Der Dogecoin steht wieder einmal vor der Schwelle von 0,1 US-Dollar. Diese „Cent“-Spanne bedeutet nicht nur etwas in Geld, sondern ist vielmehr eine psychologische Wegmarke – sobald sie überschritten ist, wechselt der Markt in eine andere Bewertungsskala.
Aus den Kursdaten betrachtet liegt DOGE aktuell bei ungefähr 0,09 US-Dollar; bis 0,1 US-Dollar fehlt nur ein Cent. Doch rechnet man es anders, dann braucht es von 0,08996 auf 0,10 etwa einen Anstieg von 11%. Ein Cent klingt nah – beim Gehen ist er es nicht.
Warum ganze Zahlenschwellen so wichtig sind: Menschen nehmen Zahlen nicht linear wahr. Wenn ein Produkt von 9,9 Yuan auf 10 Yuan steigt, bewegt sich der Preis nur um einen Zehntelbetrag, aber das „psychologische Konto“ des Käufers schaltet auf eine neue Stufe. Ähnlich bei Krypto: 0,09 sind „Coins für ein paar Cents“, 0,1 sind „Coins für einen Zehnercent“. Sobald die führende Ziffer auf der Kursanzeige wechselt, verändern sich auch die Aufregung in der Community, die Schlagzeilen der Medien und die Bereitschaft von Einsteigern, einzusteigen.
Die eigentliche Bewährungsprobe kommt nach dem Ausbruch. Ein Teil der Leute betrachtet 0,1 als Zielkurs und verkauft pünktlich, um Gewinne einzusacken. Der andere Teil sieht im erfolgreichen Halten der Schwelle ein Signal und entscheidet sich für Nachkäufe. Zwei Kräfte prallen in unmittelbarer Nähe der Schwelle aufeinander; dadurch kann es zu zähem Hin-und-Her beim Kurs kommen. In den vergangenen Wochen hat $DOGE mehrmals die 0,09 berührt und ist dann wieder zurückgefallen – das zeigt, dass die Einschätzung der Akteure hier nicht unerheblich auseinandergeht.

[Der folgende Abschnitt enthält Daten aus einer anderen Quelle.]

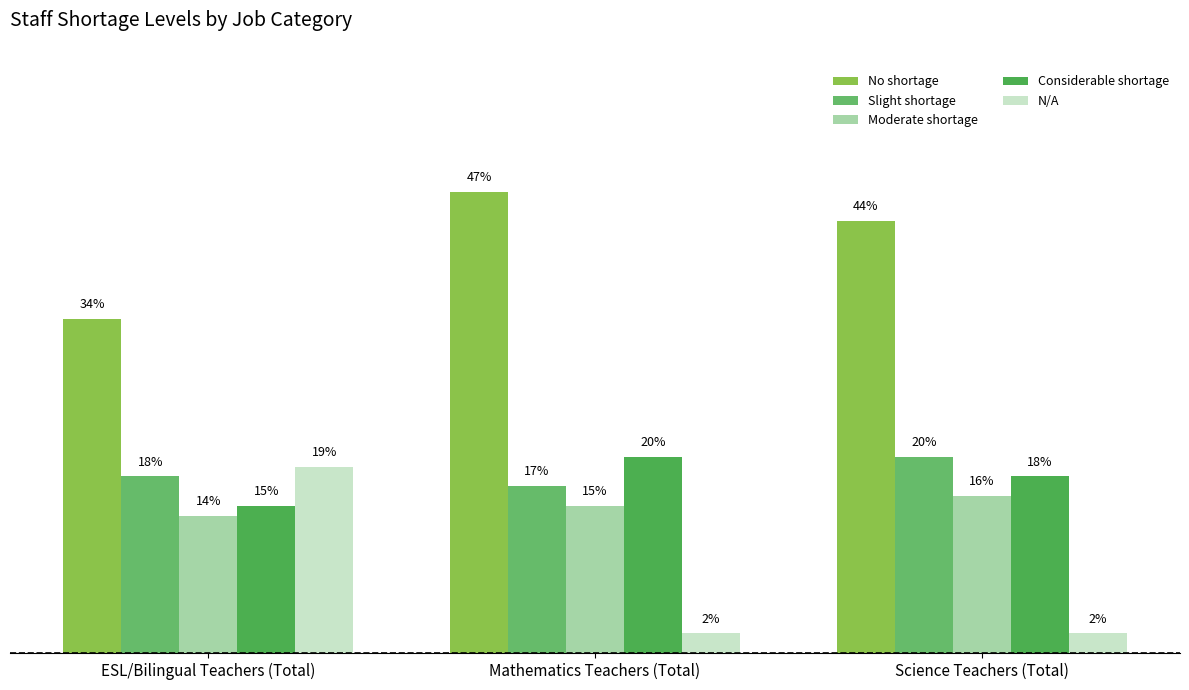

What is the difference between the highest and lowest values at ESL/Bilingual Teachers (Total)?

20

Darum ist diese Marke von 0,1 US-Dollar nicht nur wegen dieses einen Cents wichtig, sondern weil daran hängt, ob der Marktvertrauen sich dadurch auf eine neue Stufe heben kann. Die Schwelle kann vom Preis überrannt werden – oder von den Menschen im Kopf verteidigt werden.